DC plans can often be improved by realizing what pressures most often drive them off course. In contrast to the historically-tested principles behind defined benefit plans, many defined contribution plans have been shaped by retail investment marketplace trends and forces beyond the control of employers and employees.

“DC plans actually began as institutional plans, but during the tech boom of the late 1990s grew retail-focused,” says Josh Cohen, managing director, head of institutional defined contribution at Russell Investments, in his April Insights & Research Newsletter. Plans began “offering participants mutual funds they recognized from TV commercials,” he says.

NEXT: Getting down to work.

“The [retail] mutual fund industry had a great degree of influence on how DC plans were built in the decades leading up to today,” Verdeyen agrees. This became especially clear when the number of fund offerings exploded and defined contribution plans started daily valuation of participant accounts. Participants could now find their funds in the paper and monitor and manage them daily, which “led to some sub-optimal participant behaviors,” she notes.

It’s an issue that is still unfolding—with thought leaders debating the wisdom of offering actively managed single asset-class funds to workplace retirement savers. Investment lineups have drifted in a meaningful way towards passively managed funds and multi-asset class portfolios. Active or passive, most agree participants are ill-equipped to build efficient portfolios from the ground up.

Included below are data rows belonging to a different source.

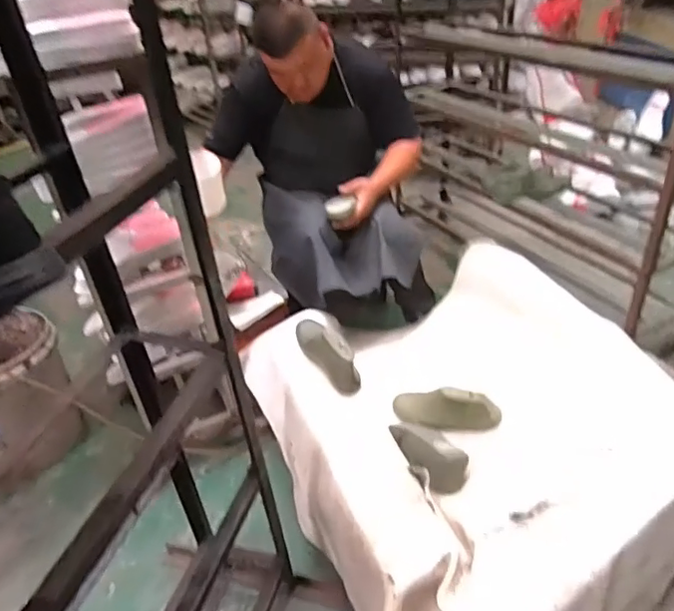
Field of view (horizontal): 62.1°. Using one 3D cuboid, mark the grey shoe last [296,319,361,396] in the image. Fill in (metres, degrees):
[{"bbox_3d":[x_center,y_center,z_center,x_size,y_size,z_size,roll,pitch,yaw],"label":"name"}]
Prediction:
[{"bbox_3d":[-0.033,0.078,1.278,0.069,0.132,0.259,-18,38,-16],"label":"grey shoe last"}]

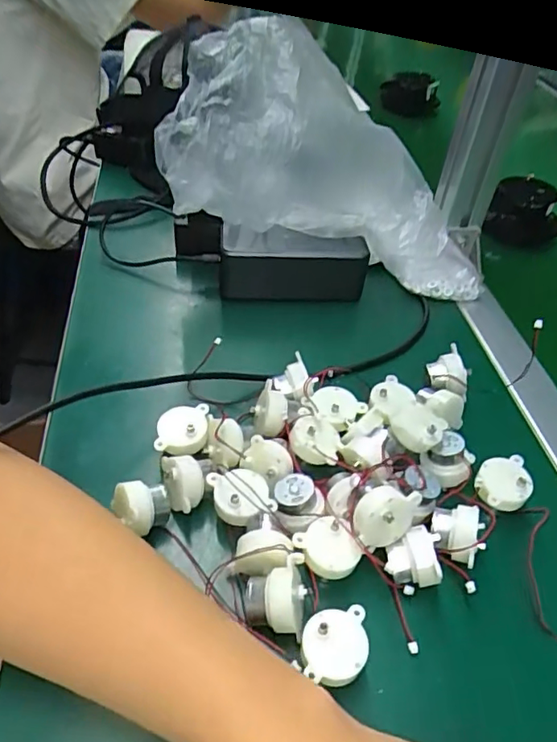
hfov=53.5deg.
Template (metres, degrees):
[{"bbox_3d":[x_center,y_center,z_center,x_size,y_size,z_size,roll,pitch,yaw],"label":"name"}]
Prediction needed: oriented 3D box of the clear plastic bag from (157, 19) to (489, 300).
[{"bbox_3d":[0.047,-0.153,0.472,0.306,0.152,0.119,15,34,-37],"label":"clear plastic bag"}]

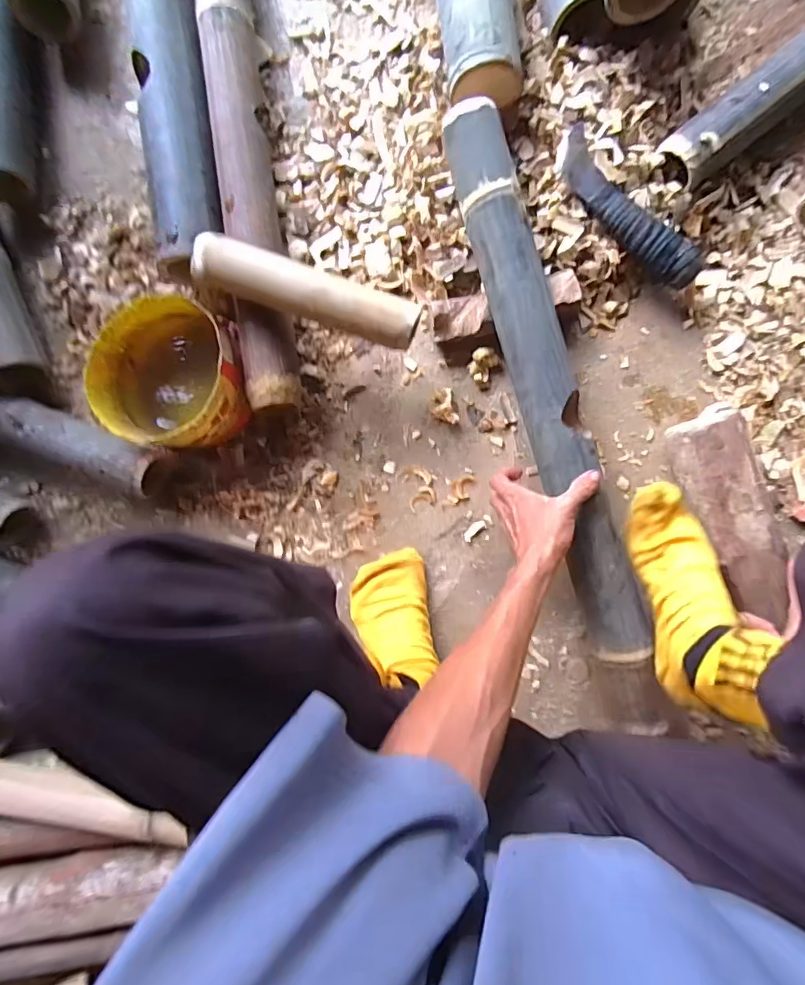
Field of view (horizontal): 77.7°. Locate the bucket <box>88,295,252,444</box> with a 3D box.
[{"bbox_3d":[-0.255,-0.130,0.574,0.152,0.101,0.149,0,89,6],"label":"bucket"}]

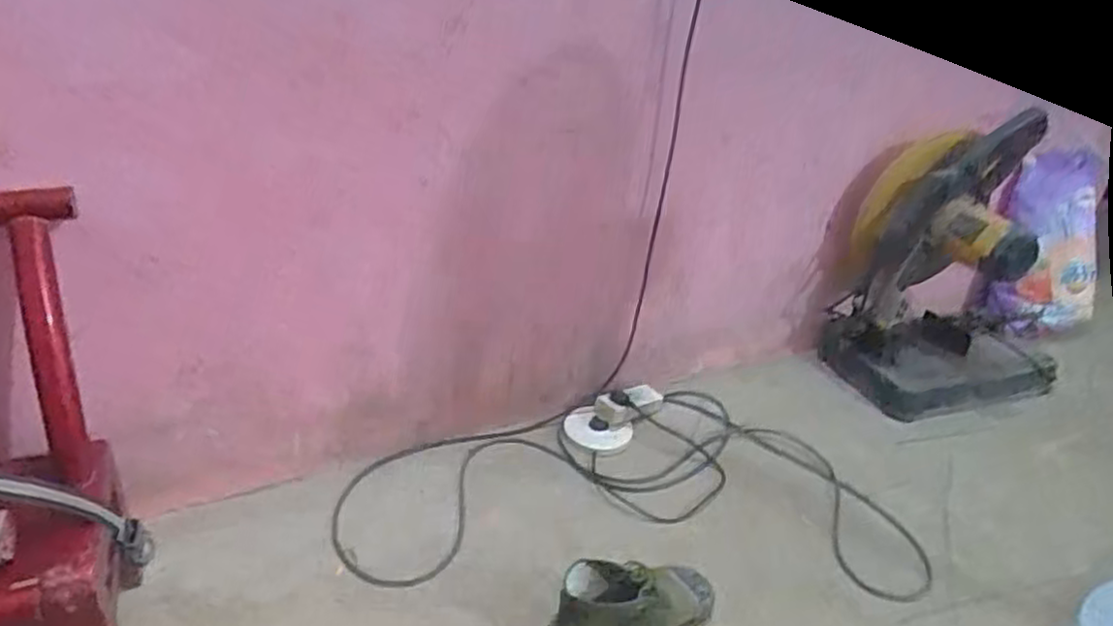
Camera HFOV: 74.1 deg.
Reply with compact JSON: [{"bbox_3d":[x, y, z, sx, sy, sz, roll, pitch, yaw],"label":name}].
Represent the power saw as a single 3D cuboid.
[{"bbox_3d":[0.857,-0.116,1.549,0.474,0.545,0.337,-8,33,-22],"label":"power saw"}]

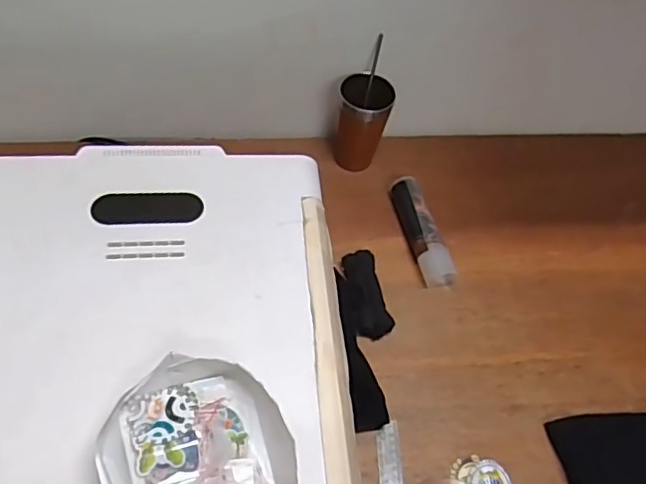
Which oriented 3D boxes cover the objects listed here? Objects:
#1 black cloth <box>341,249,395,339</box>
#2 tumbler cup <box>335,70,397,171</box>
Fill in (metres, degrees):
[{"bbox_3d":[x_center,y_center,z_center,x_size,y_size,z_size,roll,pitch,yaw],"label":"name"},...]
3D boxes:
[{"bbox_3d":[0.059,0.072,0.806,0.052,0.028,0.128,-7,58,-13],"label":"black cloth"},{"bbox_3d":[0.062,-0.181,0.911,0.077,0.157,0.072,4,56,-6],"label":"tumbler cup"}]

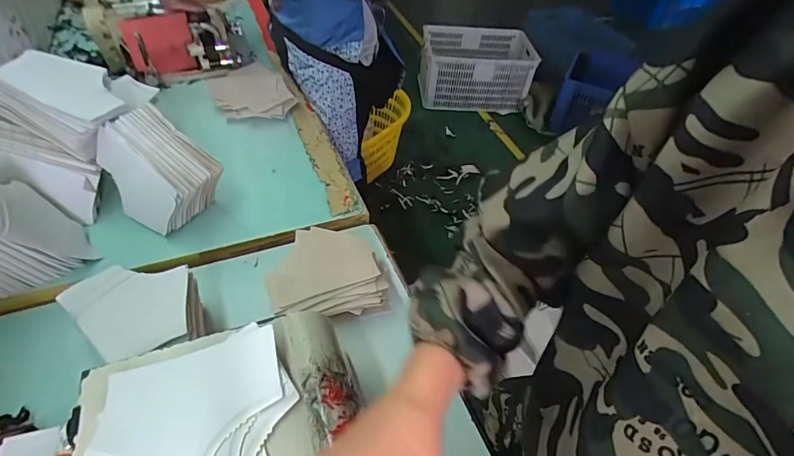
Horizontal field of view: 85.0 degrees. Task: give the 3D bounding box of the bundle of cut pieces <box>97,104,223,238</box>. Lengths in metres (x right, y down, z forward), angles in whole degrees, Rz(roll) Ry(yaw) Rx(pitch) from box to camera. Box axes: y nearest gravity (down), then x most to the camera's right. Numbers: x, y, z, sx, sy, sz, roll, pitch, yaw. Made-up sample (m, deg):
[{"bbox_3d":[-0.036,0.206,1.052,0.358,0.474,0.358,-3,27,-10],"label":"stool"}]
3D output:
[{"bbox_3d":[-0.359,-0.084,0.662,0.142,0.142,0.111,24,48,17],"label":"bundle of cut pieces"}]

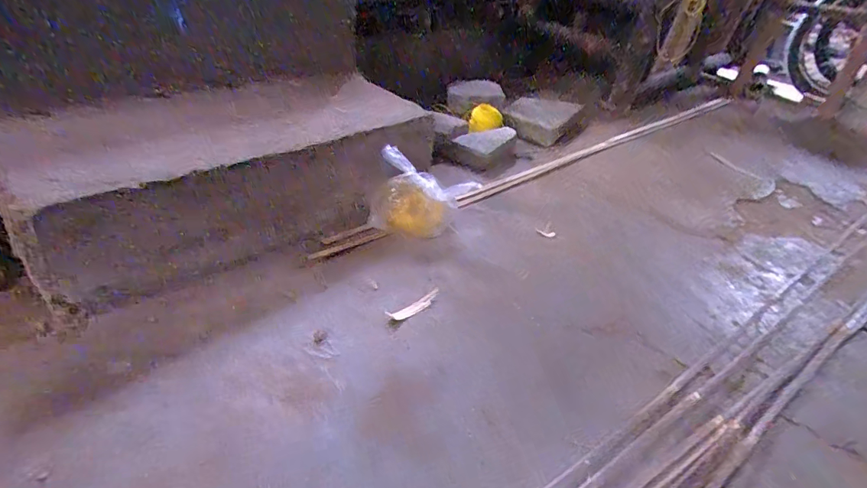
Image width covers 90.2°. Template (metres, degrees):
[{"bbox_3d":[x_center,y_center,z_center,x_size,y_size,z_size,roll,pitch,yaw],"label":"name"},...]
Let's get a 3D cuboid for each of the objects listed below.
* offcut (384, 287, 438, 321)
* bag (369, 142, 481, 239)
[{"bbox_3d":[-0.030,0.108,0.758,0.108,0.004,0.027,-22,63,-31],"label":"offcut"},{"bbox_3d":[-0.023,-0.091,0.867,0.207,0.169,0.057,0,38,-5],"label":"bag"}]

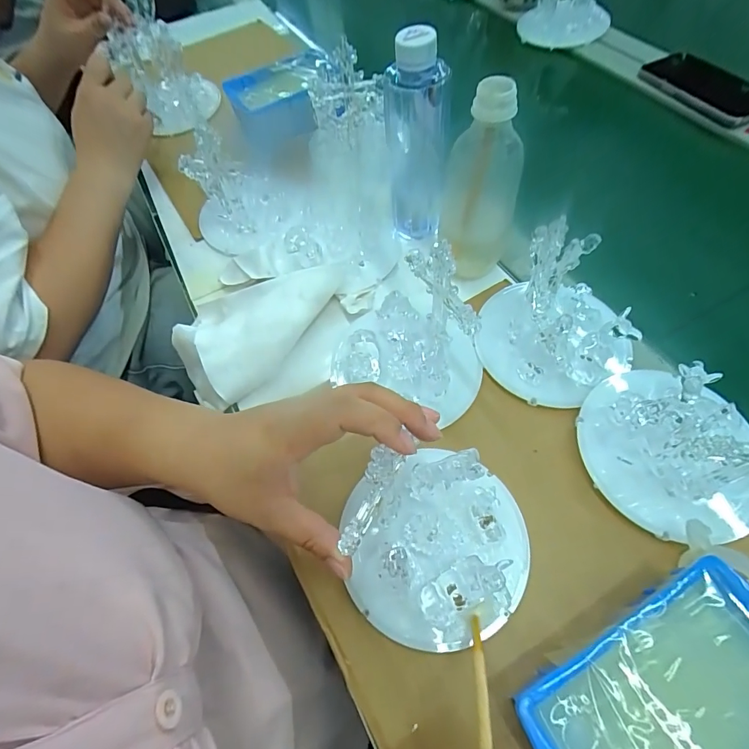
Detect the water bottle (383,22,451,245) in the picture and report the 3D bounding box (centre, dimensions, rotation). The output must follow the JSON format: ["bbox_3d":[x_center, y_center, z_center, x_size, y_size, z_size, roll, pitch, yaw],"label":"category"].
[{"bbox_3d":[0.037,-0.197,0.385,0.053,0.175,0.051,2,61,7],"label":"water bottle"}]

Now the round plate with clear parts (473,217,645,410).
[{"bbox_3d":[0.160,-0.051,0.363,0.117,0.056,0.152,25,66,19],"label":"round plate with clear parts"}]

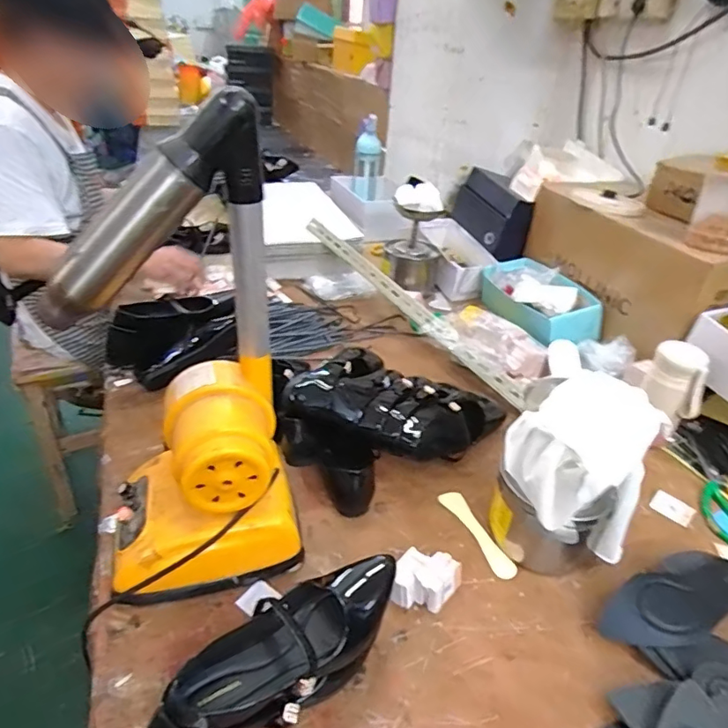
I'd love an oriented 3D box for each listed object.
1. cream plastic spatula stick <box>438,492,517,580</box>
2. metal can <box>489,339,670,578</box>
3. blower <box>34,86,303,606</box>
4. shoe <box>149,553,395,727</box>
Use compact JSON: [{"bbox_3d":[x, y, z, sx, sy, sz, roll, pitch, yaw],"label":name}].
[{"bbox_3d":[0.150,0.224,0.677,0.031,0.006,0.143,-12,36,-23],"label":"cream plastic spatula stick"},{"bbox_3d":[0.235,0.142,0.595,0.133,0.228,0.123,3,33,-2],"label":"metal can"},{"bbox_3d":[-0.188,0.013,0.518,0.208,0.468,0.169,-11,36,-22],"label":"blower"},{"bbox_3d":[-0.071,0.286,0.497,0.261,0.073,0.093,-24,42,-36],"label":"shoe"}]

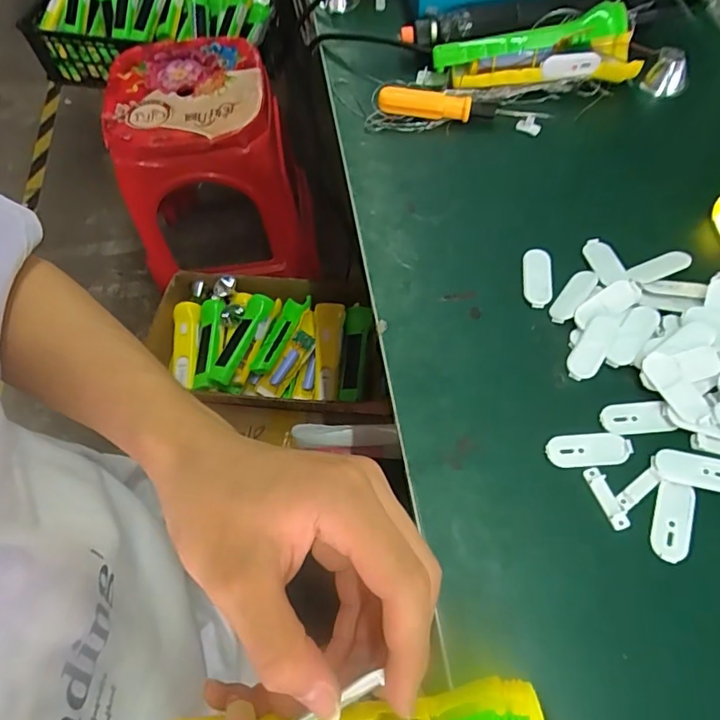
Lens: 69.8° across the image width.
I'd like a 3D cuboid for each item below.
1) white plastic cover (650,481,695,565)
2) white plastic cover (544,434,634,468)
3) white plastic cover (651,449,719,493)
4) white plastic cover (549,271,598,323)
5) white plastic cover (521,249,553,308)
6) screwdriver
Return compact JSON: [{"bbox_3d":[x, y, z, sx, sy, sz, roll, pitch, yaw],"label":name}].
[{"bbox_3d":[0.178,0.092,0.293,0.021,0.004,0.044,19,64,13],"label":"white plastic cover"},{"bbox_3d":[0.141,0.055,0.316,0.050,0.004,0.020,-4,61,1],"label":"white plastic cover"},{"bbox_3d":[0.200,0.065,0.305,0.049,0.004,0.021,13,63,10],"label":"white plastic cover"},{"bbox_3d":[0.151,-0.045,0.367,0.046,0.006,0.023,-43,50,-14],"label":"white plastic cover"},{"bbox_3d":[0.129,-0.060,0.373,0.021,0.006,0.049,6,62,6],"label":"white plastic cover"},{"bbox_3d":[0.089,-0.222,0.450,0.146,0.019,0.019,8,62,7],"label":"screwdriver"}]

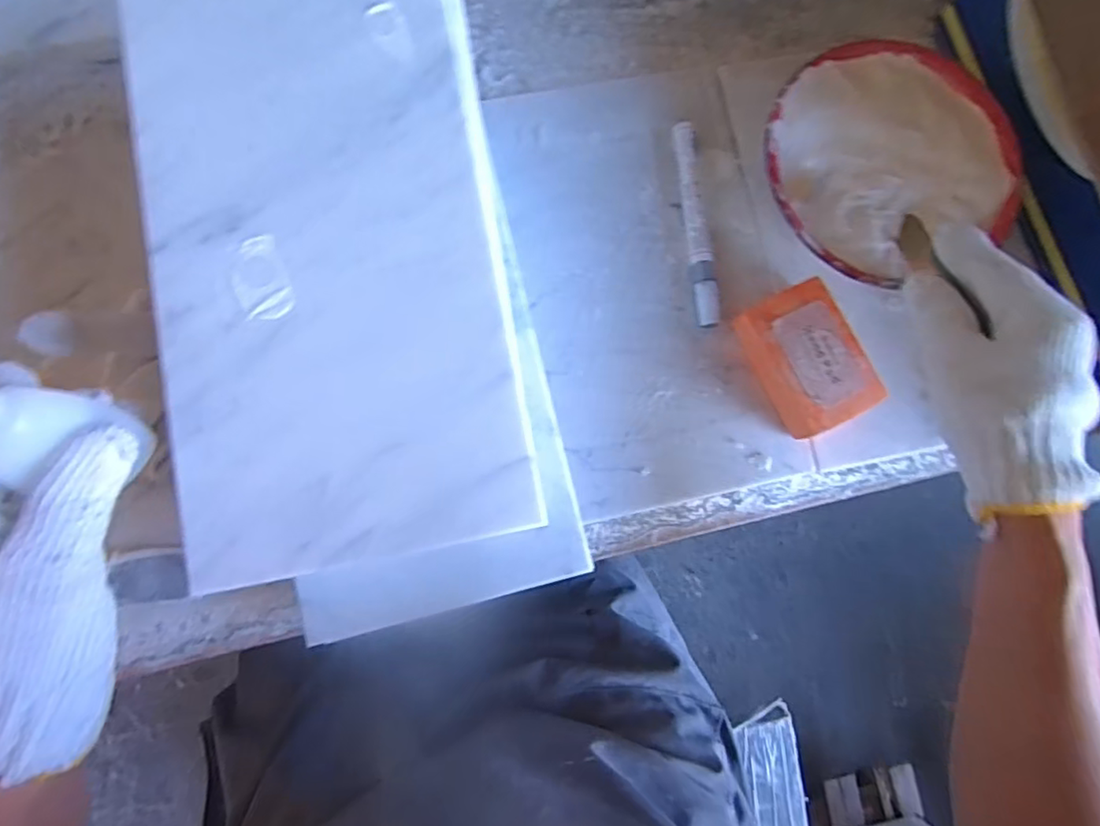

But institutionalization does not mean a full move to passive investments. “It would be very rare to see a DB plan or charitable trust use 100% passive management,” Verdeyen says, calling that “a phenomenon singular to defined contribution plans.” Defined benefit plans “are going to use a thought-out mix of active and passive for different asset classes and maybe even combine them in the same asset class.”

Such thinking typifies a main difference between the two types of plans and shows advisers an entry point for getting to work. They first need to broaden the plan sponsor’s thinking in these areas.

NEXT: Advisers’ specific role.

A recent report from the Defined Contribution Institutional Investment Association (DCIIA) argues DC plan sponsors should carry a DB mindset across their operations. In terms of “institutionalizing” DC investments, this will mean broadening access to traditional and alternative asset classes, with both passive and active management of each, and potentially the unbundling of different investment services, Verdeyen says.

The DCIIA’s study “Institutionalizing DC Plans: Reasons Why and Methods How” breaks down the institutionalization process step by step, noting that by nature of the breadth of changes involved, implementation will take a while. In a later paper, which highlights the fiduciary’s role, plan sponsors are warned to seek help from an adviser throughout.

In the preliminary stage, advisers can be especially helpful for ensuring the sponsor adjusts all governing plan documents such as the investment policy statement (IPS) before implementing changes, as well as the summary plan description (SPD), educational materials and participant communications to explain what is being done.

From there on, the adviser can help keep the plan sponsor focused on its ultimate goal—maintaining an effective plan and proper plan governance, Swann says. “Institutionalization doesn’t mean the plan sponsor has removed all liability. [Plan] advisers … can help their clients remain engaged with fulfilling their fiduciary duties, and stay up to date with changes in regulations, the marketplace and industry best practices,” he says.

To foster this, “advisers can give independent evaluation when it’s needed,” he says. Additionally, they can aid in choosing investment solutions by comparing the track record and experience of fiduciary managers, he says.